## Job 1:
Repeat, from the rows below, the part that opens with the line containing "elevation (m): 10" and closes with the line containing "locality: Lushots dist. Tanganyika.", both of those lines included.

THE ONLY TRUE CHURCH

The LDS has a number of teachings that have been specifically designed to convince their members that they are the only true church. For instance, they are told that God removed His authority from the earth after the early church had gone into total apostasy but that He has restored His authority to them. They go on to claim that because they alone have God’s authority, salvation is only possible through their church. Another claim is that God restored, through the LDS church, the Levitical/Aaronic priesthood (which, incidentally is Old Covenant theology and has no place in the New Covenant), as well as the Melchizedek priesthood; and that eternal progression is only possible through the LDS priesthood. Then too, they maintain that they have the same organization as did the primitive church, which they say proves yet again that they are the true, restored church.

However, not a single one of these claims has any validity, as on investigation they are all disproved by the true facts.

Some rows
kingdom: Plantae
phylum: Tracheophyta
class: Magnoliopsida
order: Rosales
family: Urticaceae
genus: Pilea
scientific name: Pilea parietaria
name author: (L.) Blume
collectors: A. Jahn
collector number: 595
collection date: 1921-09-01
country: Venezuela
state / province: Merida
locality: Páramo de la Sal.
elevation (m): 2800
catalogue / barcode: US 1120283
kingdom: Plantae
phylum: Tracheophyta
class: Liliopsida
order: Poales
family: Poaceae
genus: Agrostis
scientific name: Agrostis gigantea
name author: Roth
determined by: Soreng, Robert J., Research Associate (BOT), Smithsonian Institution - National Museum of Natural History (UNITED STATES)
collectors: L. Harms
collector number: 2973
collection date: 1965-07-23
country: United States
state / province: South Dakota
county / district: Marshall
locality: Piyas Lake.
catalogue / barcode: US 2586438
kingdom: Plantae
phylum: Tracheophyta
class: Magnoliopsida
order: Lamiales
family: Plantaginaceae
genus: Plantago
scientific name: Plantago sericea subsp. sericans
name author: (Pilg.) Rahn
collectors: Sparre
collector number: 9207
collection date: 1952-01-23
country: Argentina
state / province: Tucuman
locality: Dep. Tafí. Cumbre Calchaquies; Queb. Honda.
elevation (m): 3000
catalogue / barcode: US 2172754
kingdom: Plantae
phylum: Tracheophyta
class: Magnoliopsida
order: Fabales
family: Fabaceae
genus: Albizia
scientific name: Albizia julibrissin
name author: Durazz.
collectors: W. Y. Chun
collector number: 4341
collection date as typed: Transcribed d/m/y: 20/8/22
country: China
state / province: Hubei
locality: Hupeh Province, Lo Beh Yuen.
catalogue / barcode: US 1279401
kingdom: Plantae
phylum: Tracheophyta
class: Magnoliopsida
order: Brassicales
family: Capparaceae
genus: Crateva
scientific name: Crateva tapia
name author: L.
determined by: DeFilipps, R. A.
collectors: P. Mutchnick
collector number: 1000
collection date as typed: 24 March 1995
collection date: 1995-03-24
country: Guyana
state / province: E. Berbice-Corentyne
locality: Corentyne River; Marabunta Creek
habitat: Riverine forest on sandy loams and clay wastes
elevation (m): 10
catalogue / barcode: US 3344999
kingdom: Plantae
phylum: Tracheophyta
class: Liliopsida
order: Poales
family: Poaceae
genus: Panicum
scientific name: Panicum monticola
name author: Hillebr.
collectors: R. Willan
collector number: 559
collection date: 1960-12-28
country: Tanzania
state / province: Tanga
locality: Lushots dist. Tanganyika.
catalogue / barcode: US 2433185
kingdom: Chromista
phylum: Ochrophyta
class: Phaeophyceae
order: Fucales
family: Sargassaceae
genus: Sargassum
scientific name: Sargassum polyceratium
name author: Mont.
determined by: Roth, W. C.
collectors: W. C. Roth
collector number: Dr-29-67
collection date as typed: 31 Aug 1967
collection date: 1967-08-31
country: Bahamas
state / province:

## Job 2:
From the passage on the LDS church above, reproduce the part that opens with the words "The LDS has" and closes with "true, restored church.".

## Complete answer 1:
elevation (m): 10
catalogue / barcode: US 3344999
kingdom: Plantae
phylum: Tracheophyta
class: Liliopsida
order: Poales
family: Poaceae
genus: Panicum
scientific name: Panicum monticola
name author: Hillebr.
collectors: R. Willan
collector number: 559
collection date: 1960-12-28
country: Tanzania
state / province: Tanga
locality: Lushots dist. Tanganyika.

## Complete answer 2:
The LDS has a number of teachings that have been specifically designed to convince their members that they are the only true church. For instance, they are told that God removed His authority from the earth after the early church had gone into total apostasy but that He has restored His authority to them. They go on to claim that because they alone have God’s authority, salvation is only possible through their church. Another claim is that God restored, through the LDS church, the Levitical/Aaronic priesthood (which, incidentally is Old Covenant theology and has no place in the New Covenant), as well as the Melchizedek priesthood; and that eternal progression is only possible through the LDS priesthood. Then too, they maintain that they have the same organization as did the primitive church, which they say proves yet again that they are the true, restored church.